[Recorded data]
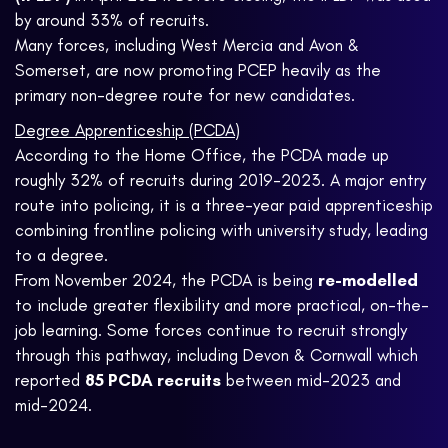
by around 33% of recruits.
Many forces, including West Mercia and Avon &
Somerset, are now promoting PCEP heavily as the
primary non-degree route for new candidates.
Degree Apprenticeship (PCDA)
According to the Home Office, the PCDA made up
roughly 32% of recruits during 2019-2023. A major entry
route into policing, it is a three-year paid apprenticeship
combining frontline policing with university study, leading
to a degree.
From November 2024, the PCDA is being
re-modelled
to include greater flexibility and more practical, on-the-
job learning. Some forces continue to recruit strongly
through this pathway, including Devon & Cornwall which
reported
85 PCDA recruits
between mid-2023 and
mid-2024.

Work to be completed: Please rename "recruits" to "new officers" throughout these lines, leaving everything else unchanged and leaving the pictures out of your answer.

Task output:
by around 33% of new officers.
Many forces, including West Mercia and Avon &
Somerset, are now promoting PCEP heavily as the
primary non-degree route for new candidates.
Degree Apprenticeship (PCDA)
According to the Home Office, the PCDA made up
roughly 32% of new officers during 2019-2023. A major entry
route into policing, it is a three-year paid apprenticeship
combining frontline policing with university study, leading
to a degree.
From November 2024, the PCDA is being
re-modelled
to include greater flexibility and more practical, on-the-
job learning. Some forces continue to recruit strongly
through this pathway, including Devon & Cornwall which
reported
85 PCDA new officers
between mid-2023 and
mid-2024.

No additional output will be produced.